[arin-ppml] ARIN-prop-127: Shared Transition Space for IPv4 Address Extension

George, Wes E [NTK] Wesley.E.George at sprint.com
Fri Jan 21 09:30:53 EST 2011


> -----Original Message-----
> From: arin-ppml-bounces at arin.net [mailto:arin-ppml-bounces at arin.net] On
> Behalf Of Owen DeLong
> Sent: Friday, January 21, 2011 5:18 AM
> 
> That's absurd. If any registry reserves a /10, I'm sure all the
> registries will
> encourage their members to use that /10. To the best of my knowledge,
> there are no plans to submit this proposal to any other registries (and
> I talked to the proposal author about it the day before yesterday in
> person).

[WES] *IF* we consider this policy, it should be a global policy in order to
remove all doubt that this is the intent. I don't like the idea of ARIN
reserving a block and *hoping* that folks from other regions will know about
it and use it. 
> 
> I think in principle, you really can assume that the RIRs are not
> insane
> and won't commit wanton acts of destruction on the community.
>
[WES] Perhaps, but you can't necessarily assume that they will be in
lock-step coordination on this, especially since a similar proposal has
already been shot down at least once in another region.
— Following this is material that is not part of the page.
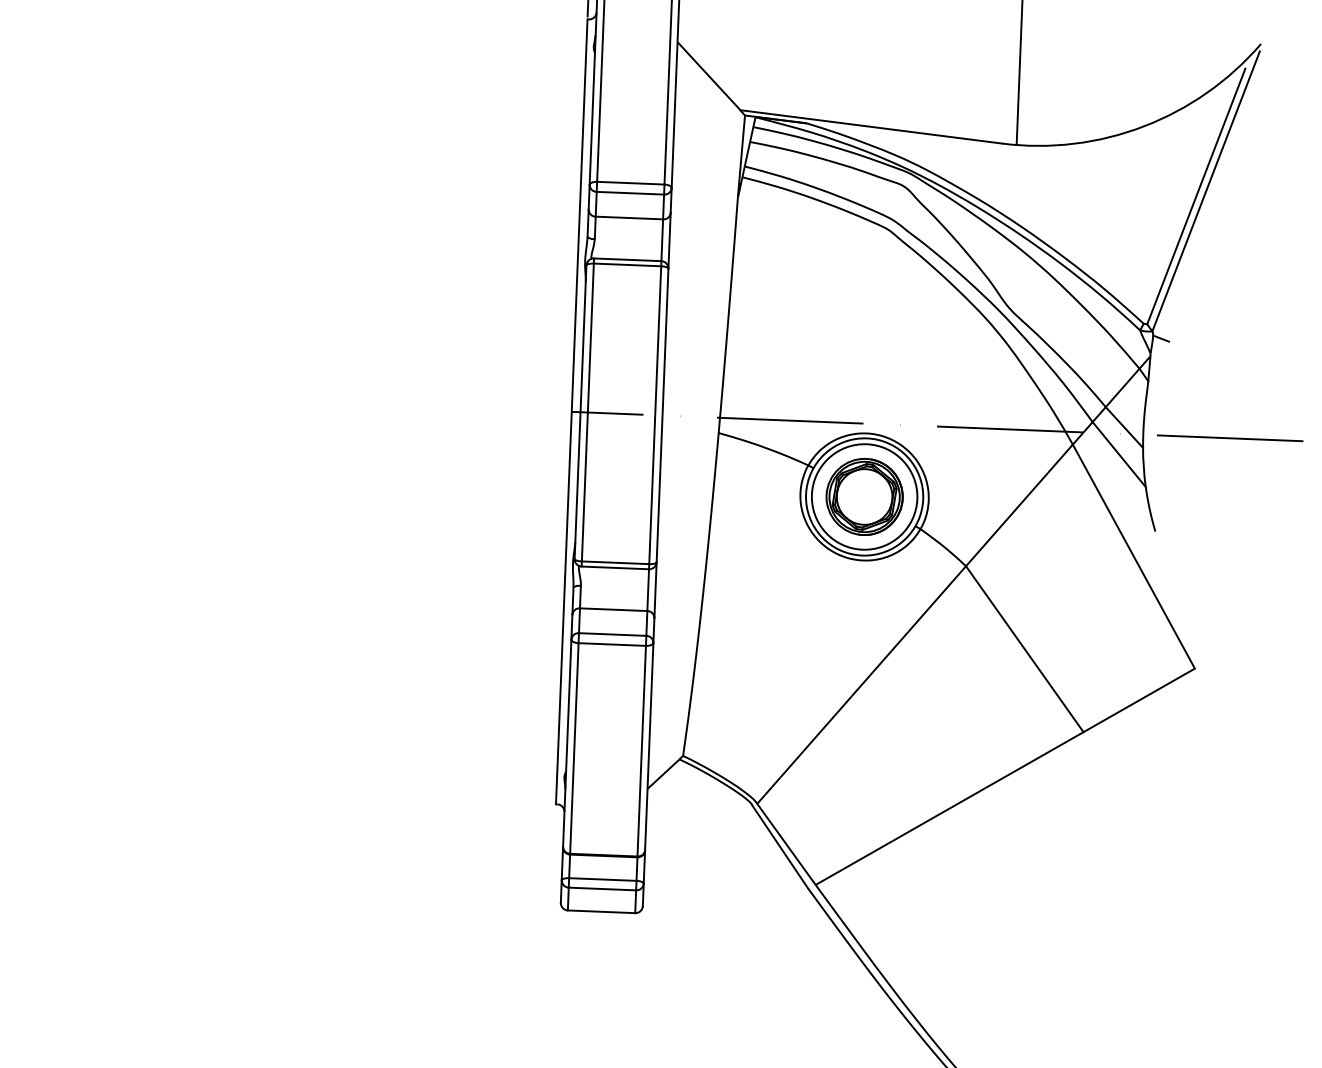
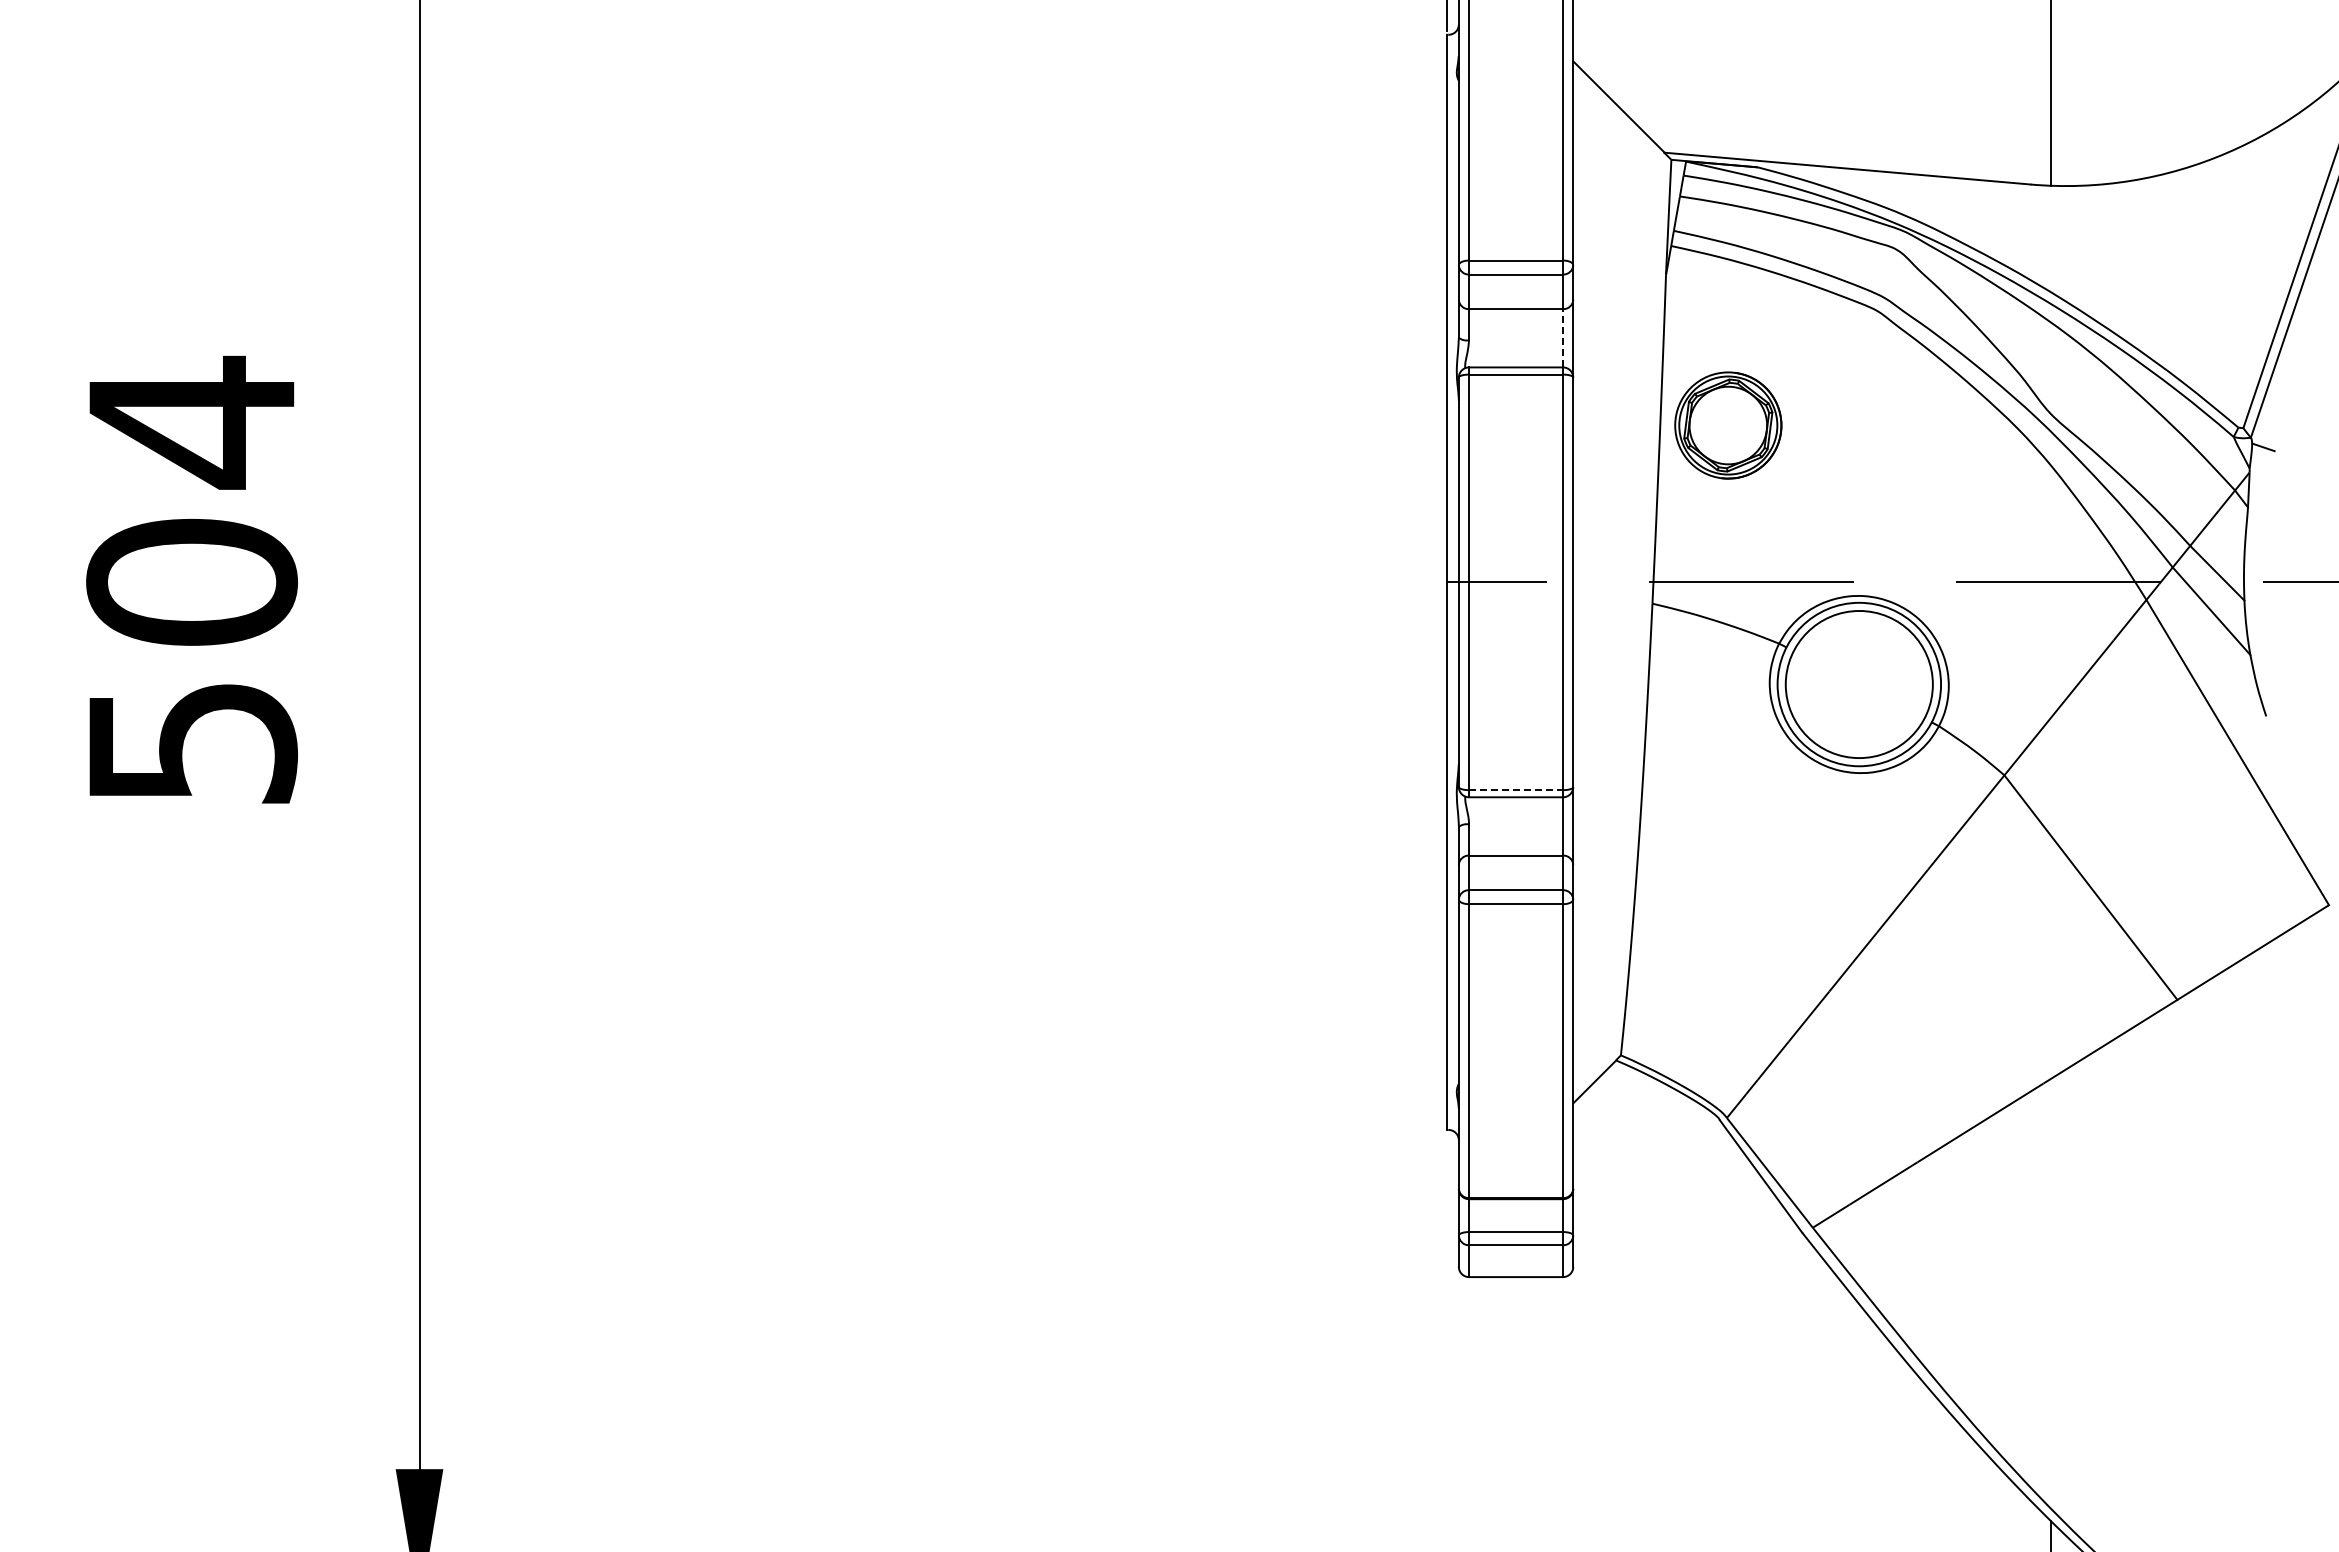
line: (662, 239) -> (1563, 337), solid -> dashed
part: (864, 496) -> (1728, 425), moved
line: (615, 563) -> (1516, 790), solid -> dashed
What are they going
to do, ask each applicant "is this for an inside NAT444 pool?" so that they
can redirect them to the shared address space instead of just approving
their request for space? Without any policy mandate to do so? Now who's
being absurd?
 
> On the other hand, what I think you will see if this policy does get
> bogged
> down is a situation where many of the larger providers that are asking
> for this will each go apply for their own allocations and they may or
> may
> not coordinate sharing that with others. I think that is a far less
> desirable
> alternative than getting this policy through.
[WES] As I have said in the IETF discussion, this is sabre-rattling and
empty threats. It's not like some cabal of ISPs has been holding back on
requesting more addresses hoping that this passes and when it doesn't could
show up tomorrow and jointly request enough address space to empty ARIN's
(and IANA's) coffers. If they could justify the space, they would have
already done so, knowing full well that IPv4 address space was about to
become much more difficult to come by. The altruistic angle of this is being
oversold - they're running a business, and if they deliberately put that
business in jeopardy by not getting the resources they need and can justify
while they were available, their employment would be in jeopardy.
Broadband providers *already* have enough IPv4 space for their existing
customers, so they only need enough space for customer growth. Given that
most of them are in the business of providing internet service over a
physical connection, they are limited by the footprint of their service
area, and that growth potential is similarly limited. Even if they grow via
absorption of smaller players, those players should come with some IP
addressing resources. Since this is also a discussion framed by the need to
support *legacy* equipment, the concern about retroactive support for IPv4
is also losing veracity. Greenfield network expansions, or even new customer
acquisitions within existing footprint can't complain about legacy
installed-base that can't support IPv6, meaning that the need for NAT444 is
limited to support for devices in the home that can't support IPv6 - which
should start to become an ever-shrinking number.
The major exception I can think of in this case is mobile providers, who are
seeing a dramatic increase in the amount of data usage in their existing
customer footprint, meaning that their IP address pool oversubscription
ratios keep dropping. However, many mobile providers are already doing NAT44
using either RFC1918 or squatting on Bogon space. So again, we're
oversensationalizing the urgency of this issue.